Douglas Laycock, a law professor at the University of Virginia, has been a longtime supporter of same-sex marriage. What’s made him unusual is that in recent years he’s been trying to make the case to liberals that “same-sex marriage and religious liberty can co-exist.” In 2017 he co-authored an article at Vox with another law professor to argue that Jack Phillips, the Evangelical Christian baker in Colorado at the center of the Masterpiece Cakeshop Supreme Court case, should be allowed to follow his conscience to not bake a cake for a same-sex wedding.
Laycock has also been a longtime supporter of enacting a federal gay-rights non-discrimination law, but he doesn’t support the Equality Act, a bill just approved by the House of Representatives that would add “sexual orientation” and “gender identity” to the 1964 Civil Rights Act, because it would “crush” conscientious objectors.

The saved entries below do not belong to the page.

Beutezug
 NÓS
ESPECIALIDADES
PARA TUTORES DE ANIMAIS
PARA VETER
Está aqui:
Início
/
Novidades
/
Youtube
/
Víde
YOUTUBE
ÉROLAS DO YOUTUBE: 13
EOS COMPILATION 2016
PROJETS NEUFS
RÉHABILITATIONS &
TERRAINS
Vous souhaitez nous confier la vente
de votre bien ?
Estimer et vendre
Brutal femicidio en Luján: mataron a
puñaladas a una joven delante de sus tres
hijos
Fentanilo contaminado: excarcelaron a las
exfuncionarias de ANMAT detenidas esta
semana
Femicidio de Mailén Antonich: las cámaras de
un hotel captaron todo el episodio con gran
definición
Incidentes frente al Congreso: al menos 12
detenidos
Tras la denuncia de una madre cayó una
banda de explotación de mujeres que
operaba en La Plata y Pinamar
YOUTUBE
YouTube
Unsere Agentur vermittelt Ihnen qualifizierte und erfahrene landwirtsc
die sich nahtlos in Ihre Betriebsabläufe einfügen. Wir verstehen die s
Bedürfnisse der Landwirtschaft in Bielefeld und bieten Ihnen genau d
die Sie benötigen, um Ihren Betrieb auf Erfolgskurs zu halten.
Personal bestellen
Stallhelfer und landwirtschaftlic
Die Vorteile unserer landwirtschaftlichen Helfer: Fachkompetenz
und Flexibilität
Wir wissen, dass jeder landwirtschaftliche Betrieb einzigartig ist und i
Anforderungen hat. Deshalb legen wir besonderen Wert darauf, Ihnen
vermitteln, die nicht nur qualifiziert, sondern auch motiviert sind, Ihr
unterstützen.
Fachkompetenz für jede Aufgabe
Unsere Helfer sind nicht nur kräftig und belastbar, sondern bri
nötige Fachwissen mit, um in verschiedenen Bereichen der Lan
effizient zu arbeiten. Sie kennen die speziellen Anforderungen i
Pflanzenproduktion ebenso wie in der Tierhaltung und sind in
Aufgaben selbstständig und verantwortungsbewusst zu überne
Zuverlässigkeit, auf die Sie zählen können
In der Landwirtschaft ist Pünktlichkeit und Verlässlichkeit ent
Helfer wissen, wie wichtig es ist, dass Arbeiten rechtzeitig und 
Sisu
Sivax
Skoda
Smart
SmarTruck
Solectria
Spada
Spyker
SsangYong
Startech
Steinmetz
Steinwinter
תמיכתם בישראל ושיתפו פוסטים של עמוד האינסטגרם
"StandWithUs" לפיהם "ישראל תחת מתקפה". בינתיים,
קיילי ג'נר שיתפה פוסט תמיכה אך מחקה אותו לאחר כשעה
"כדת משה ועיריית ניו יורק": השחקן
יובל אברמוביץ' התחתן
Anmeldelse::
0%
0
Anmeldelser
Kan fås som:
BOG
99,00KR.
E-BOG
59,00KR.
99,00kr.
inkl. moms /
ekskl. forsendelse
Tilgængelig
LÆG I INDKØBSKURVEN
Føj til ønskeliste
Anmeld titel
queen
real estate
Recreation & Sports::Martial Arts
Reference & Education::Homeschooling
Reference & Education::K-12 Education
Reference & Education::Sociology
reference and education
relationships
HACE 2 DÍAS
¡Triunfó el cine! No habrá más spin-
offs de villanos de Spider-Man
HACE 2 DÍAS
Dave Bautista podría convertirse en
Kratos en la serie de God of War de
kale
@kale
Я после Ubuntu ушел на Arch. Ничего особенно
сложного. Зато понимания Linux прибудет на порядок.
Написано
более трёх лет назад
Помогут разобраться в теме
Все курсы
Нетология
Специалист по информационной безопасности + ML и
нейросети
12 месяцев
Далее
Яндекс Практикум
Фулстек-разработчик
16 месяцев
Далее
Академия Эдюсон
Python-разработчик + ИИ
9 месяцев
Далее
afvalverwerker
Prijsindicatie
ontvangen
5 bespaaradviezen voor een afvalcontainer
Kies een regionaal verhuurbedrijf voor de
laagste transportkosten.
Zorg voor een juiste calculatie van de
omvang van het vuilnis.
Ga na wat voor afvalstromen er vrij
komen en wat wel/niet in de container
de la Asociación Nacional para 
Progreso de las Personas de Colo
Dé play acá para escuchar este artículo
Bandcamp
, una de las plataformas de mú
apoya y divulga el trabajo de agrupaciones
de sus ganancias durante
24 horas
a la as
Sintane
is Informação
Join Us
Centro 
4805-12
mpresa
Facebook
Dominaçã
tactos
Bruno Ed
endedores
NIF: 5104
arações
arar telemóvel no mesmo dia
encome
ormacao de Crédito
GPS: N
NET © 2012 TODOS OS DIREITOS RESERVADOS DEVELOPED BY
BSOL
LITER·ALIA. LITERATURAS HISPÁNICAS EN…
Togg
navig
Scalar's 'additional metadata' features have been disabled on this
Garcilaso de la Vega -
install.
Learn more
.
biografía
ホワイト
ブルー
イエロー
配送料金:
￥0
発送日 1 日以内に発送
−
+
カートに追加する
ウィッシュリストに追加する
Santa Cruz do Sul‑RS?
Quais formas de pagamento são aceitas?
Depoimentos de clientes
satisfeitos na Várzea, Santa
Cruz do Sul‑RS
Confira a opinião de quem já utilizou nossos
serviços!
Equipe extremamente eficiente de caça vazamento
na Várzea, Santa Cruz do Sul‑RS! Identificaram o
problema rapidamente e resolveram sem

“It goes very far to stamp out religious exemptions,” Laycock tells National Review in an email. “It regulates religious non-profits. And then it says that [the Religious Freedom Restoration Act] does not apply to any claim under the Equality Act. This would be the first time Congress has limited the reach of RFRA. This is not a good-faith attempt to reconcile competing interests. It is an attempt by one side to grab all the disputed territory and to crush the other side.”